Sam Willcocks; Brendan W Wren

Disclosures

Future Microbiol. 2014;9(5):657-668. 

In This Article

Abstract and Introduction

Abstract

Mycobacterium tuberculosis, an etiologic agent of tuberculosis, exacts a heavy toll in terms of human morbidity and mortality. Although an ancient disease, new strains are emerging as human population density increases. The emergent virulent strains appear adept at steering the host immune response from a protective Th1 type response towards a Th2 bias, a feature shared with some pathogenic fungi. Other common characteristics include infection site, metabolic features, the composition and display of cell surface molecules, the range of innate immune receptors engaged during infection, and the ability to form granulomas. Literature from these two distinct fields of research are reviewed to propose that the emergent virulent strains of M. tuberculosis are in the process of convergent evolution with pathogenic fungi, and are increasing the prominence of conserved traits from environmental phylogenetic ancestors that facilitate their evasion of host defenses and dissemination.

Introduction

The etymology of 'mycobacterium' reflects early observations that the growth characteristics and morphology of the bacterium resemble that of fungi. Recent investigations have revealed this likeness extends to multiple characteristics, particularly relating to pathogenesis.
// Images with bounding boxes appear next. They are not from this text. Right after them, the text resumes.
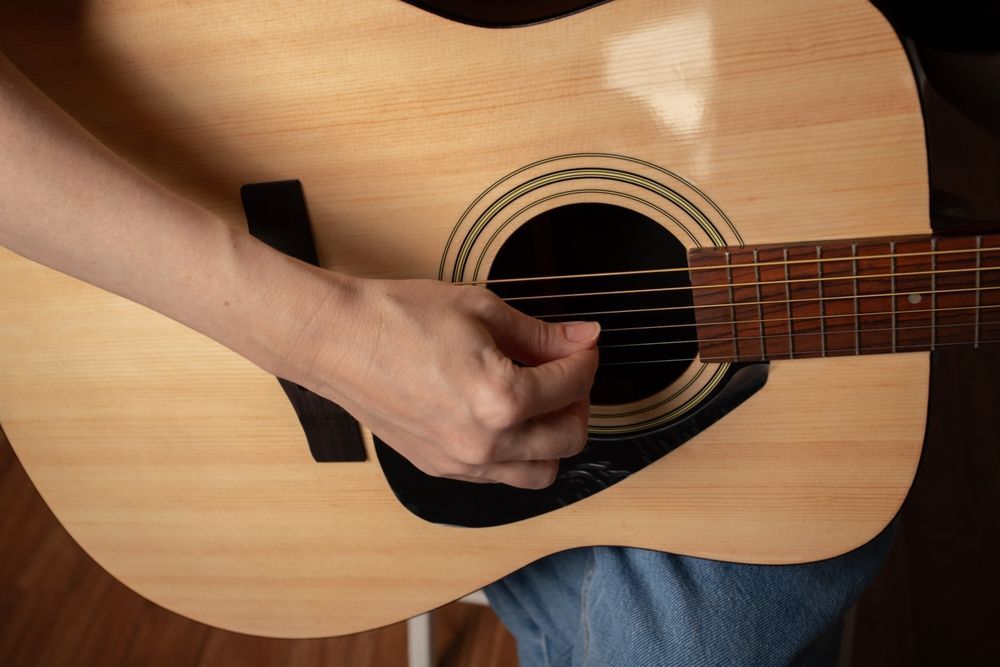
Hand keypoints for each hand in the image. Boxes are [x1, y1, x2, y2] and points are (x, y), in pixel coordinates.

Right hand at [291, 276, 599, 488]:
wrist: (337, 339)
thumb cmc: (399, 318)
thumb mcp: (481, 310)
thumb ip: (540, 334)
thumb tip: (582, 337)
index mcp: (502, 398)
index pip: (573, 384)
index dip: (586, 356)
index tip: (582, 342)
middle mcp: (486, 442)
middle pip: (569, 438)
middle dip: (579, 401)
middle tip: (567, 372)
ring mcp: (461, 463)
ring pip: (540, 473)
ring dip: (554, 439)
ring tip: (541, 403)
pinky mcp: (440, 468)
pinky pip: (500, 477)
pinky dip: (517, 454)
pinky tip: (506, 419)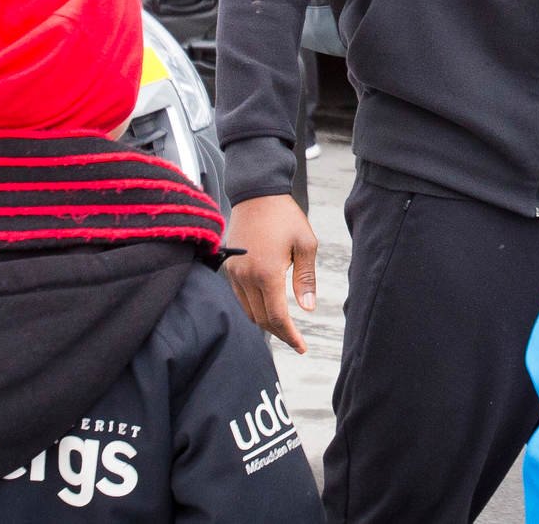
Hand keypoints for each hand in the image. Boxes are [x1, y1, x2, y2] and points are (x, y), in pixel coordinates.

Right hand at [223, 194, 318, 353]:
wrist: (257, 192)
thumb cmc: (284, 215)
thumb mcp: (305, 244)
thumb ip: (306, 279)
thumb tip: (308, 308)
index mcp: (267, 273)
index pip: (277, 317)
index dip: (290, 336)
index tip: (302, 347)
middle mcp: (246, 277)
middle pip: (261, 319)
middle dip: (280, 333)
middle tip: (296, 339)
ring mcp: (235, 272)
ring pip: (248, 311)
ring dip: (265, 322)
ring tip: (284, 326)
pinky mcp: (230, 266)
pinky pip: (240, 297)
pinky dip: (254, 308)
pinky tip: (267, 306)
Members of the mycobacterium complex, that is, bacteria of the genus Mycobacterium that can cause disease in humans, have long been considered a peculiarity among bacteria, neither Gram positive nor Gram negative, and very slow growing. Their distinctive lipid-rich cell wall structure has set them apart from most bacteria, and for pathogenic mycobacteria such as M. tuberculosis it is key for its growth, viability and virulence characteristics.
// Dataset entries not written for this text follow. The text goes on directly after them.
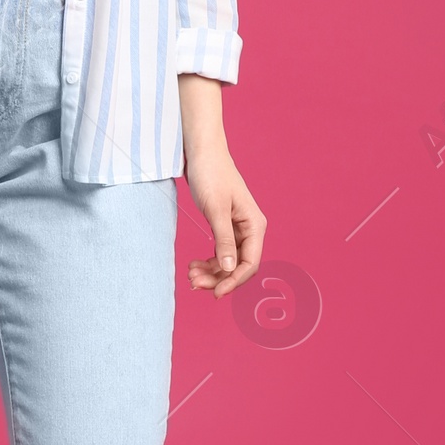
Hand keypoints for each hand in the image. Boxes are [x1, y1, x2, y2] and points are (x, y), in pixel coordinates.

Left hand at [179, 73, 265, 298]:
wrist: (201, 151)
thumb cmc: (211, 174)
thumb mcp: (215, 209)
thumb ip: (224, 240)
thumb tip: (231, 268)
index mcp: (254, 225)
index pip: (250, 263)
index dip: (234, 281)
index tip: (215, 293)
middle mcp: (250, 228)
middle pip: (238, 265)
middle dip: (218, 277)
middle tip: (193, 283)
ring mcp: (237, 228)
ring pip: (228, 260)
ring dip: (211, 272)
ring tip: (190, 275)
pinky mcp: (224, 225)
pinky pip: (220, 251)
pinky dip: (208, 261)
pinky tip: (193, 265)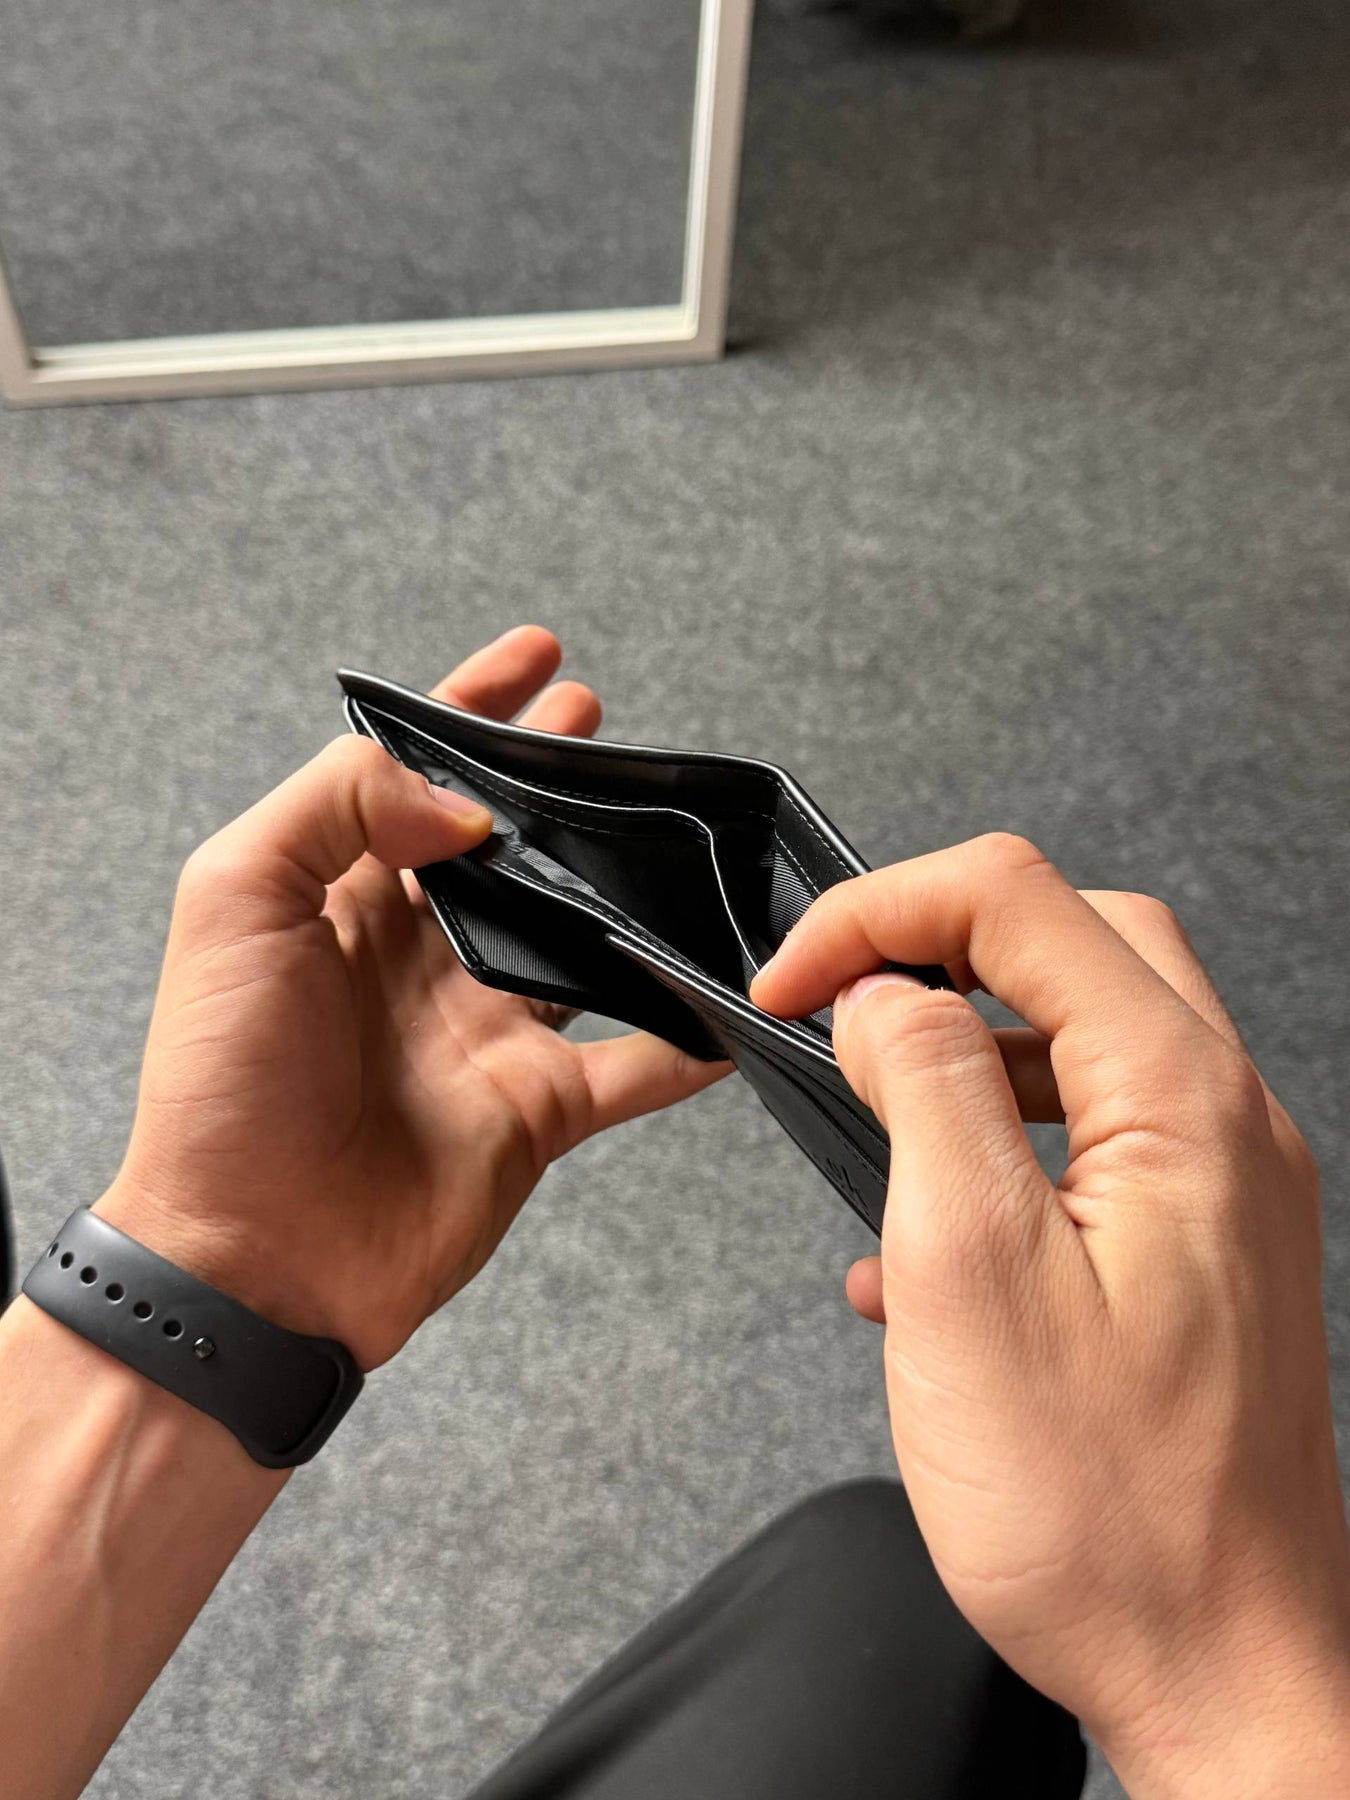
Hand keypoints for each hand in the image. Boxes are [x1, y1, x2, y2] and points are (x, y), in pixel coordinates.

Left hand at [98, 627, 725, 1370]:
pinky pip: (633, 1065)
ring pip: (581, 942)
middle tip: (602, 728)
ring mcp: (483, 1031)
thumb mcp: (236, 901)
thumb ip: (339, 807)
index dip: (473, 709)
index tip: (534, 659)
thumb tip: (463, 803)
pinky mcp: (534, 1108)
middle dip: (555, 784)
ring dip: (630, 892)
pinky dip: (688, 1040)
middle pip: (508, 848)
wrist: (255, 1258)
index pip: (416, 775)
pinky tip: (730, 1004)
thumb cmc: (220, 1088)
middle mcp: (418, 957)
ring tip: (683, 838)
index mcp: (341, 897)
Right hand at [751, 834, 1349, 1796]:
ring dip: (968, 1043)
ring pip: (1085, 1032)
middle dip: (938, 943)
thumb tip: (883, 993)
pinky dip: (1000, 1137)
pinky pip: (1092, 1136)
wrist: (1224, 1675)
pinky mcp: (1196, 1251)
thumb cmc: (1106, 1510)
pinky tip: (924, 1241)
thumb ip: (924, 1088)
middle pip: (1073, 937)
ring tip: (876, 1114)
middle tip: (837, 1000)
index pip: (1017, 899)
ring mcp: (1219, 1186)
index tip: (791, 986)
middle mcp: (1220, 1119)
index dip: (880, 914)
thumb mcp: (967, 1267)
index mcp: (1175, 1096)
Although M. tuberculosis has a highly conserved genome,[1] new strains are emerging, generating diversity in virulence and clinical outcome.[2–4] Recent advances in gene sequencing technology have enabled, for the first time, large-scale comparisons to be made between the genomes of M. tuberculosis from diverse origins, and have revealed important insights into the phylogeny and global spread of this pathogen. The major genetic lineages of M. tuberculosis occupy different geographical regions and have evolved varying degrees of virulence.[5–7] Thousands of single-nucleotide polymorphisms (SNPs) have been identified among clinical isolates, some of which have been linked with important phenotypes such as resistance to antibiotics.[8–11] Differences have also been identified among mycobacterial cell wall glycolipids[12–14] and secreted proteins such as those of the PE/PPE family.[15] This information has contributed to the emergence of a broader concept: a working hypothesis that the more virulent strains, especially outbreak strains of M. tuberculosis, are hypo-inflammatory for a Th1-type immune response.[6,16–18]
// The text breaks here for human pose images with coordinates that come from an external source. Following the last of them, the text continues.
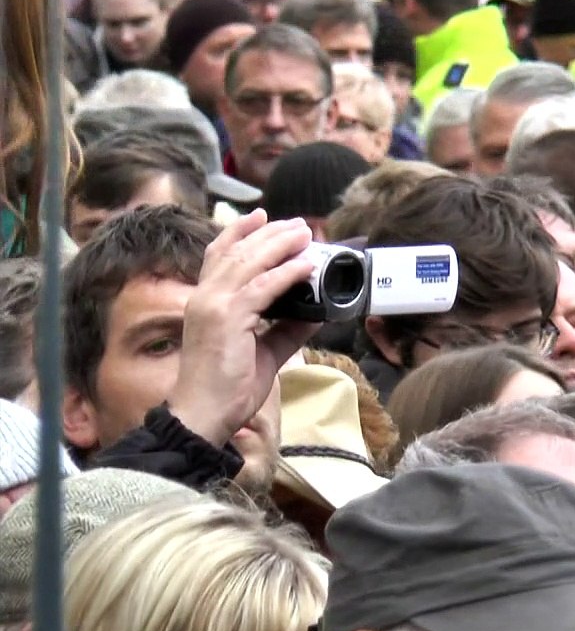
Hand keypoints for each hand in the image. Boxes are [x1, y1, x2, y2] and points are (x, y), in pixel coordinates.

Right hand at [169, 210, 319, 445]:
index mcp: (205, 301)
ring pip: (251, 262)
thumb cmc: (227, 387)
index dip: (239, 232)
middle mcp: (205, 296)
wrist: (204, 414)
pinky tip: (307, 265)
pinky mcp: (228, 318)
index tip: (261, 216)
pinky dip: (287, 273)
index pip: (219, 254)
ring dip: (281, 244)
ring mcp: (214, 305)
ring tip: (306, 234)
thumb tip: (314, 311)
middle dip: (270, 233)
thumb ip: (287, 329)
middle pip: (238, 251)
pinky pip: (263, 287)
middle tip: (298, 224)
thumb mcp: (265, 351)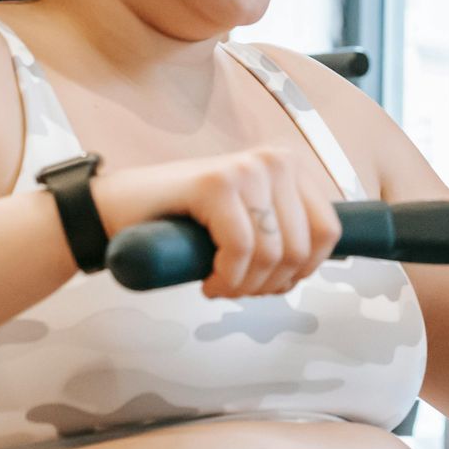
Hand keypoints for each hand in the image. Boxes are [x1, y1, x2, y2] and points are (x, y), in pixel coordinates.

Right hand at [97, 148, 340, 299]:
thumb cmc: (186, 222)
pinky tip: (208, 281)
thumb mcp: (251, 220)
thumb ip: (286, 230)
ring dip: (246, 286)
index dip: (303, 271)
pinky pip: (241, 250)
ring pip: (273, 254)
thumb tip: (317, 261)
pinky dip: (226, 279)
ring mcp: (247, 168)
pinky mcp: (217, 183)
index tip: (271, 282)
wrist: (119, 211)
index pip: (329, 231)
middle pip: (301, 248)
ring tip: (222, 285)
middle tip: (238, 288)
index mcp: (290, 167)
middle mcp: (275, 160)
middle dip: (270, 284)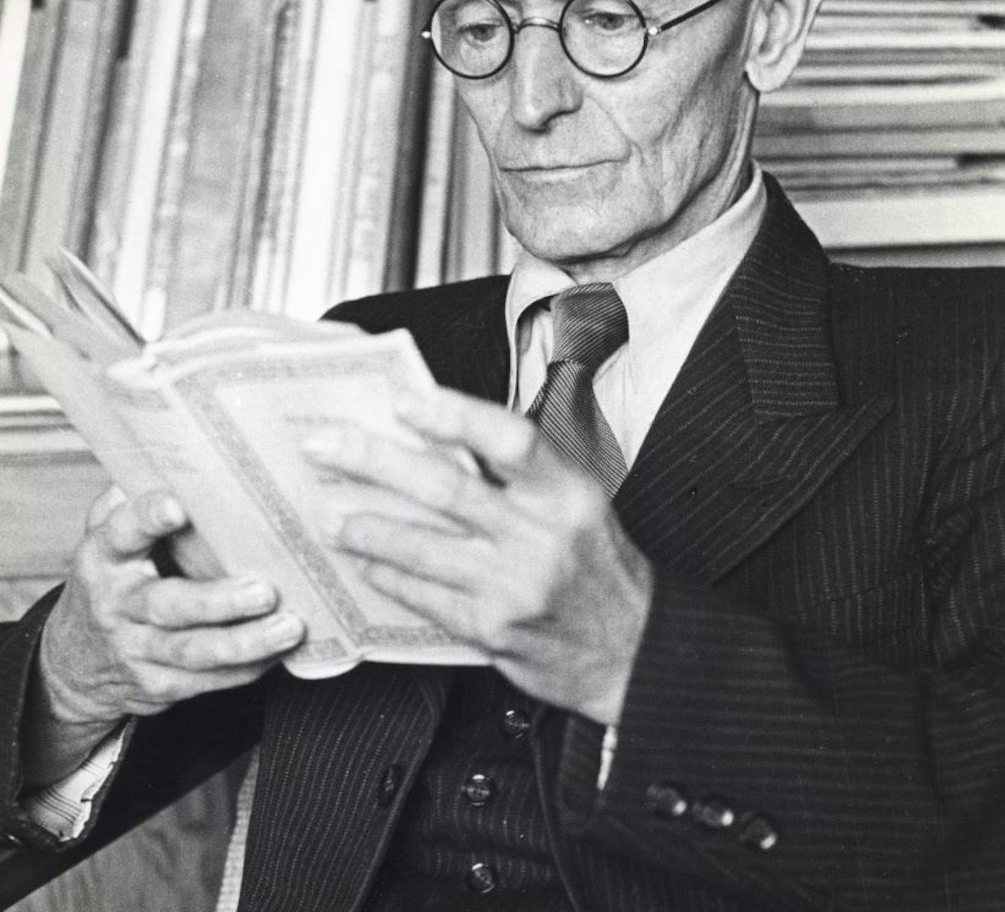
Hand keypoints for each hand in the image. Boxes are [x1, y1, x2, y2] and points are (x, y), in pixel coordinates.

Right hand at [27, 485, 303, 785]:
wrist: (76, 660)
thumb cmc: (117, 576)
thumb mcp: (112, 533)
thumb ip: (137, 495)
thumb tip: (177, 443)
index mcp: (105, 556)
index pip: (121, 533)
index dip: (146, 518)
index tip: (178, 506)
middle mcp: (118, 605)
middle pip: (168, 606)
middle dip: (218, 602)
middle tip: (265, 590)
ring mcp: (137, 650)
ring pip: (192, 652)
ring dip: (245, 643)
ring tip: (290, 627)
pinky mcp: (159, 686)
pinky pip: (206, 682)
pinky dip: (245, 670)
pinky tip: (280, 653)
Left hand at [308, 388, 652, 725]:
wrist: (632, 650)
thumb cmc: (598, 567)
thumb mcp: (578, 505)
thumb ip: (520, 476)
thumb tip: (439, 438)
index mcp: (567, 493)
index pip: (509, 440)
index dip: (454, 415)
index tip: (403, 399)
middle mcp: (541, 536)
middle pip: (447, 488)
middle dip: (375, 461)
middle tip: (326, 445)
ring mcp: (514, 585)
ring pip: (423, 546)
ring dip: (367, 526)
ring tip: (331, 514)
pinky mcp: (493, 629)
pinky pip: (425, 596)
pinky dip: (389, 574)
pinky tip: (365, 561)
Furthermore, the evolutionarily new strains appear to be disseminating more rapidly than their ancient counterparts. A similar distinction in mycobacterial virulence has been known of for some time at the species level; for example, the cell wall component lipomannan (LM) differs in its ability to induce TNF-α, depending on whether it is derived from M. tuberculosis or Mycobacterium smegmatis.[19] If indeed there is a causative link between more virulent strains and the lack of a protective response by the host, some of the features that may facilitate this bear comparison with shared features in pathogenic fungi. In this article we shall consider some of the striking similarities between M. tuberculosis virulence factors and their fungal counterparts. In some of the examples provided it may be that other bacteria also share the related characteristic with fungi, particularly in species closely related to mycobacteria, but no other pathogenic species collectively demonstrates such a remarkable degree of similarity with fungi, of which all of those features enhance the virulence of the single most successful bacterial pathogen in human history.